Testo dell'esercizio:
# # # # #

Dal novembre 2013, quando è stata pubblicata l'Esortazione apostolica di Papa Francesco «Evangelii Gaudium», il cammino di riflessione e approfondimento sul documento ha coinvolto sacerdoti, religiosi e laici in tutte le Chiese del mondo. Un percorso che a Torino ha visto dedicare al documento numerosi incontri: assemblee diocesane, giornate di formazione del clero, serate organizzate da parrocchie e movimenti. Un percorso che il 5 e 6 dicembre scorsi ha avuto una tappa importante in due giornate di convegno organizzato dalla Sezione Torinese della Facoltà Teologica dell'Italia Settentrionale in collaborazione con gli uffici di pastorale della cultura, liturgico, catechistico e missionario della diocesi su «Siamo sempre discepoli-missionari - Quali conversioni per evangelizzare oggi?». Con don Roberto Repole, preside della Facoltà torinese e presidente dell'Associazione Teologica Italiana, abbiamo ripreso alcuni stimoli offerti dal convegno, individuando spunti che l'esortazione apostolica offre in questo momento storico alla nostra diocesi.

# # # # #

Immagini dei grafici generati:
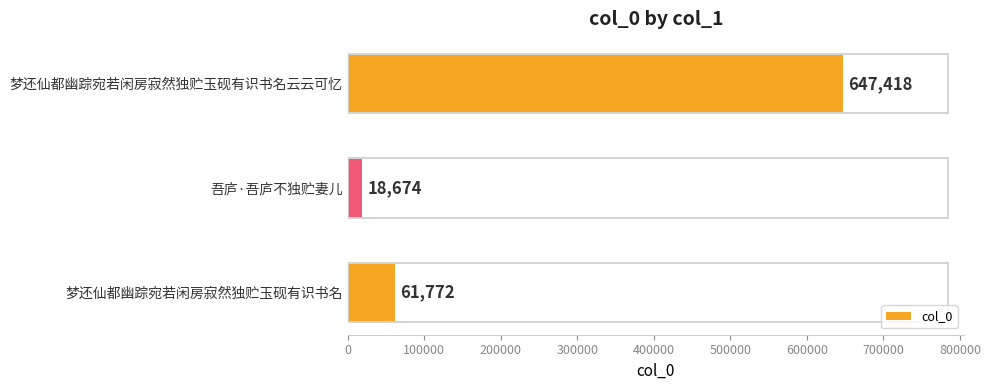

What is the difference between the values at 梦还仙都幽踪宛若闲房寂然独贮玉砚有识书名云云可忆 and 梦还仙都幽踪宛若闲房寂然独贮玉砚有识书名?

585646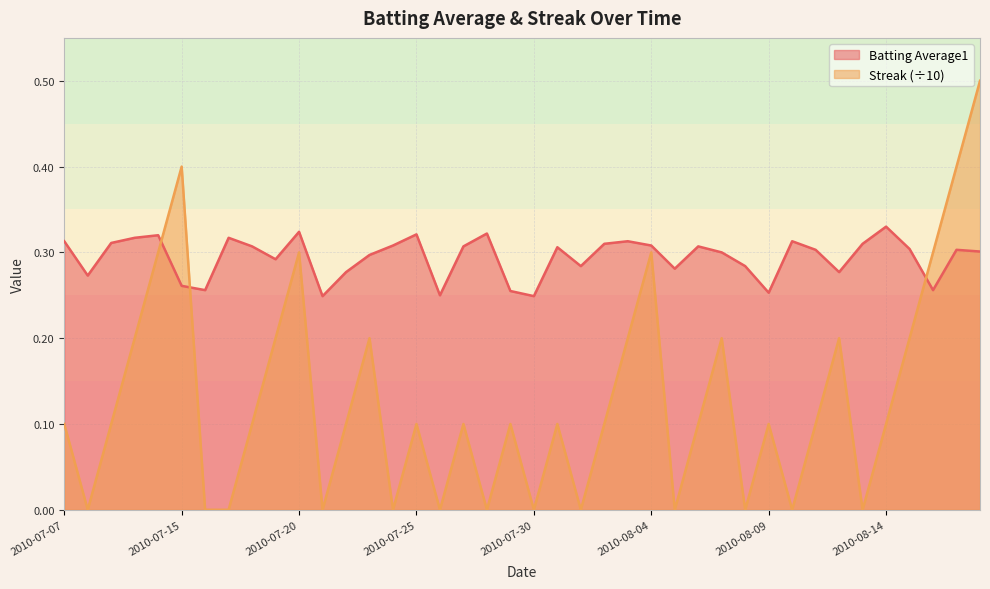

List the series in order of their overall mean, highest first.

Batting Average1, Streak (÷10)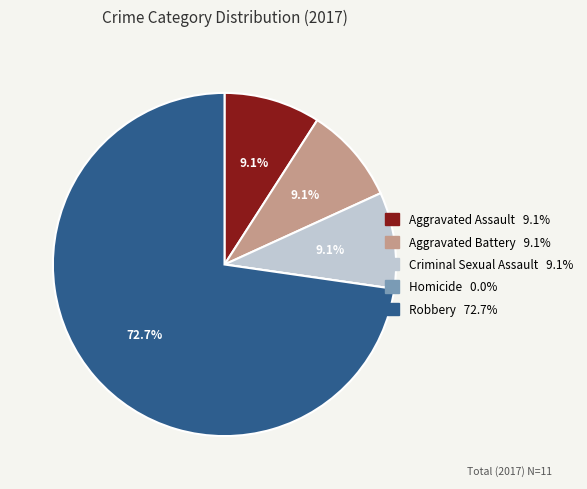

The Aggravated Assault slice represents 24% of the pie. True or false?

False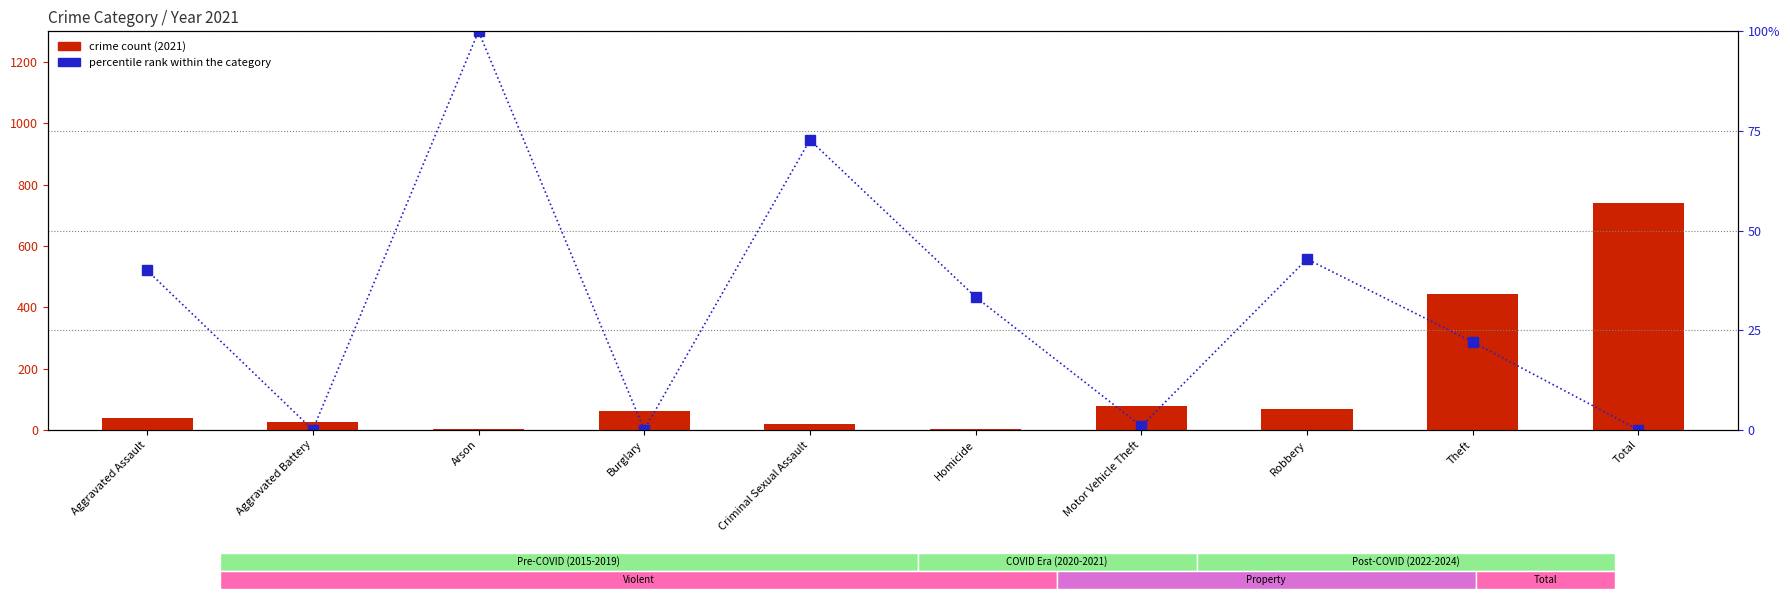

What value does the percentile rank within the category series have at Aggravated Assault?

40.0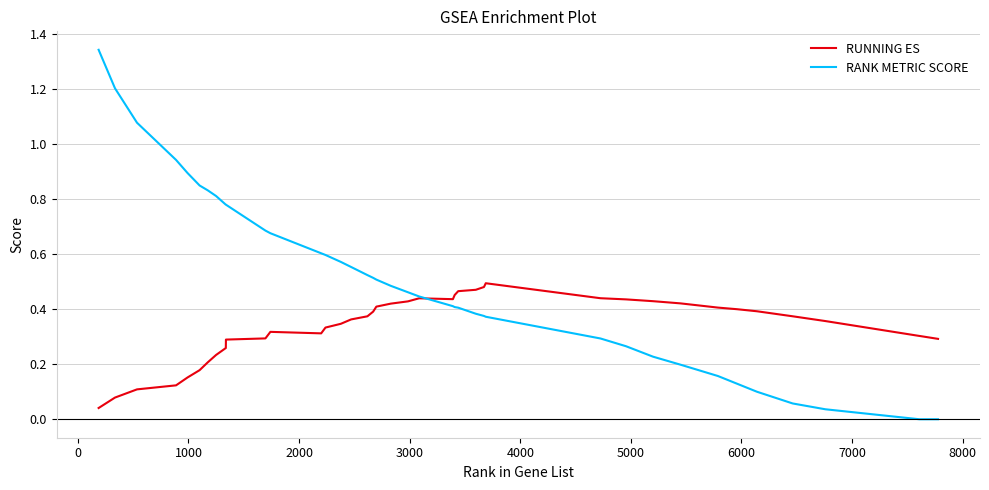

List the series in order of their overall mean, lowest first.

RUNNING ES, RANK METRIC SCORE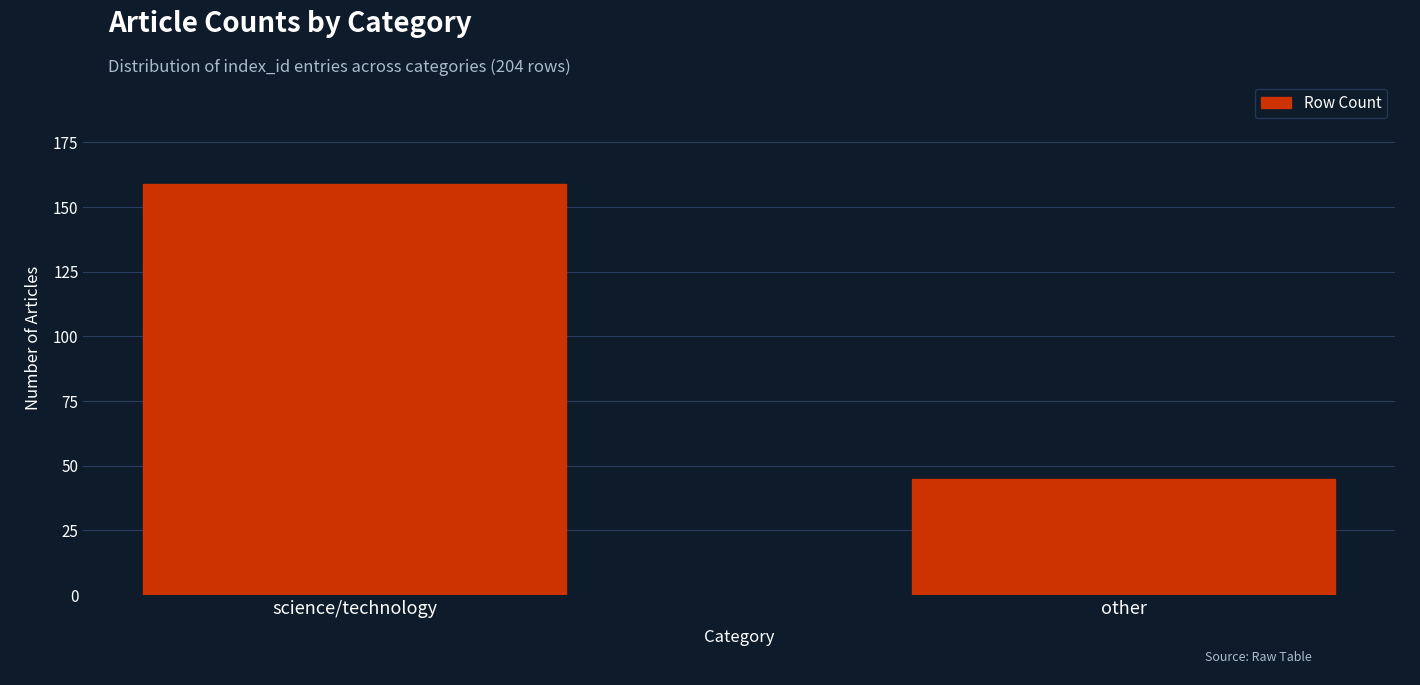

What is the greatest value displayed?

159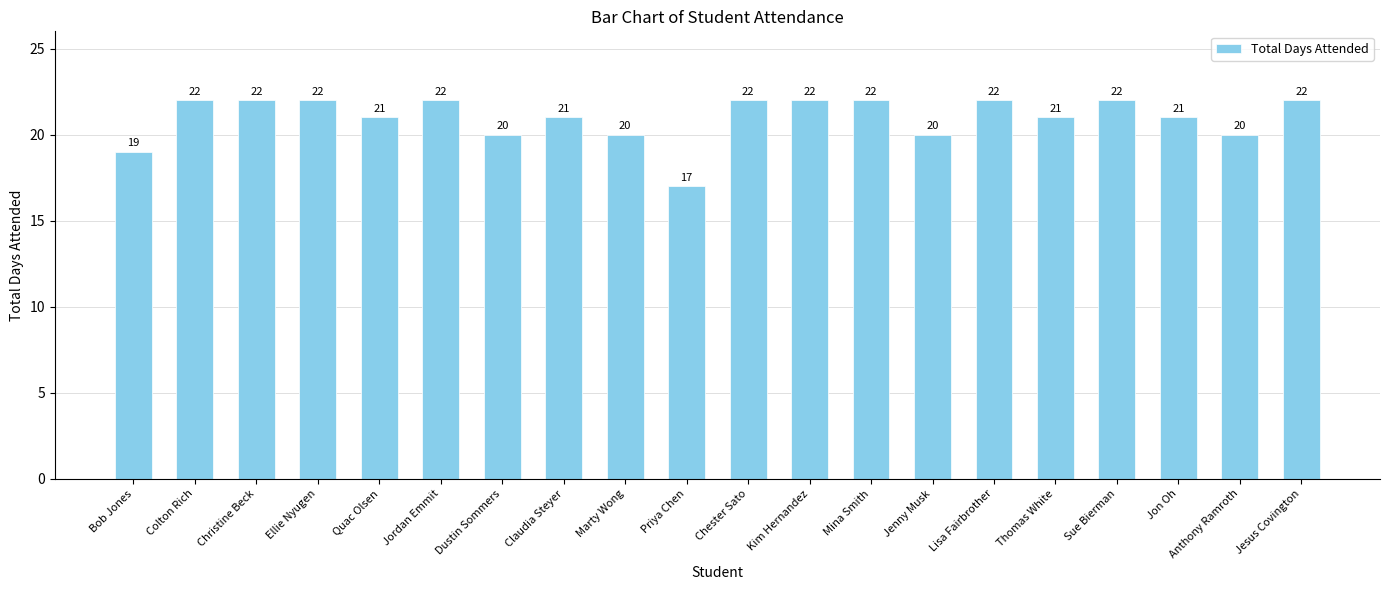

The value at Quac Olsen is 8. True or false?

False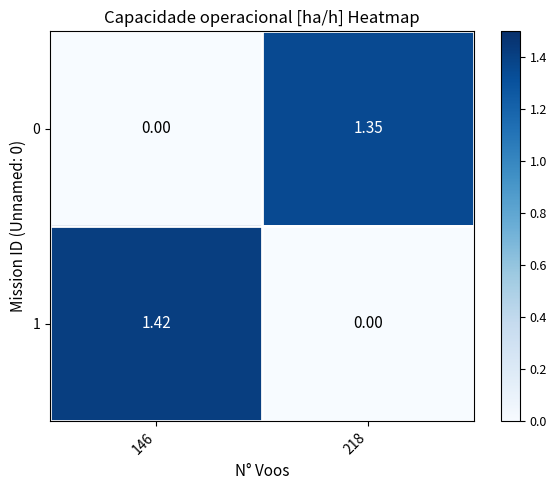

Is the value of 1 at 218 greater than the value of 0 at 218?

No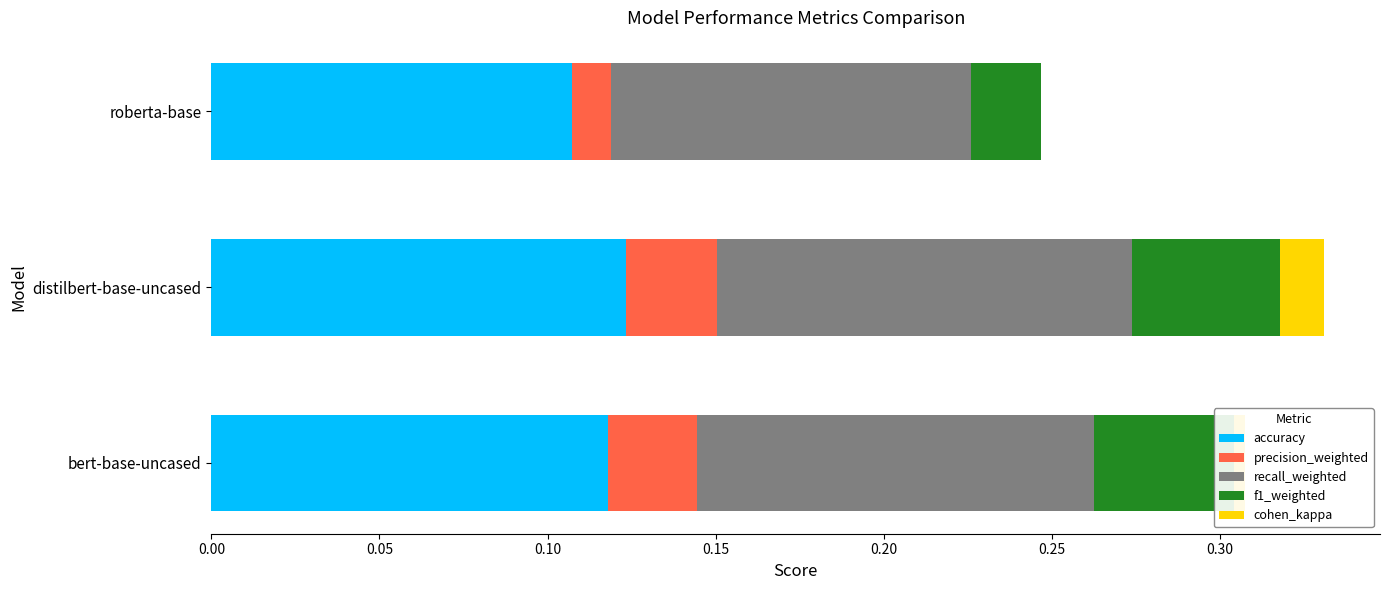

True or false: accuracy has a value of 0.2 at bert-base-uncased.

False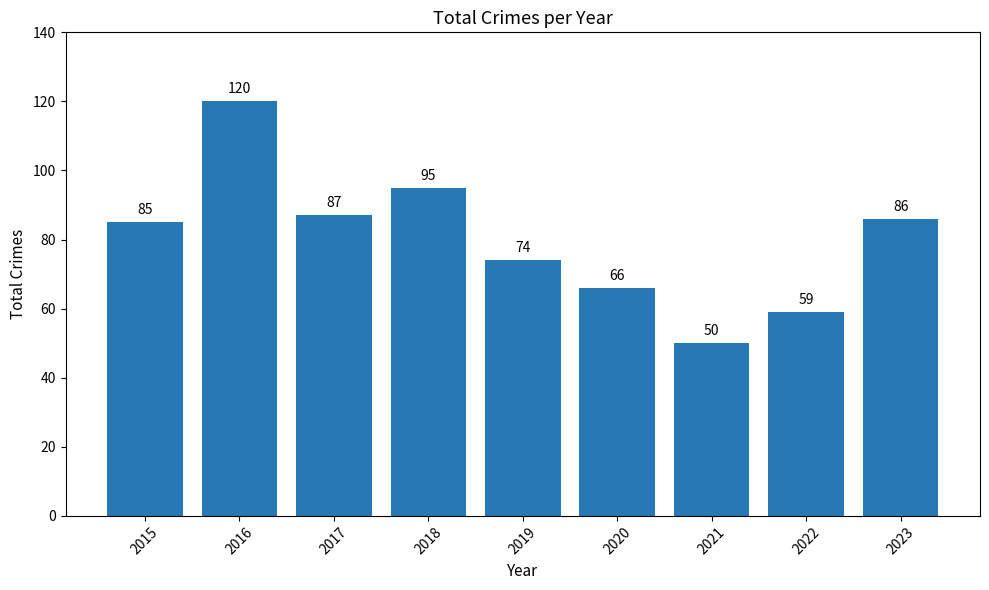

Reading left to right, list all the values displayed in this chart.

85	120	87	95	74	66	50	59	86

# # # # #

Problema: Trascrivi per favore l'intero testo sull'Evangelii Gaudium, parola per parola e senza alcuna modifica.

Soluzione:
Dal novembre 2013, quando è stata pubblicata l'Esortazione apostolica di Papa Francesco «Evangelii Gaudium», il cammino di riflessione e approfondimento sul documento ha coinvolto sacerdoti, religiosi e laici in tutte le Chiese del mondo. Un percorso che a Torino ha visto dedicare al documento numerosi incontri: assemblee diocesane, giornate di formazione del clero, serate organizzate da parrocchie e movimenti. Un percorso che il 5 e 6 dicembre scorsi ha avuto una tappa importante in due giornate di convegno organizzato dalla Sezione Torinese della Facoltà Teologica dell'Italia Settentrionale in collaborazione con gli uffici di pastorale della cultura, liturgico, catechistico e missionario della diocesi su «Siamo sempre discepoli-missionari - Quali conversioni per evangelizzare oggi?». Con don Roberto Repole, preside della Facoltà torinese e presidente dell'Associazione Teologica Italiana, abbiamo ripreso alcuni stimoli offerti dal convegno, individuando spunti che l'esortazione apostolica offre in questo momento storico alla nostra diocesi.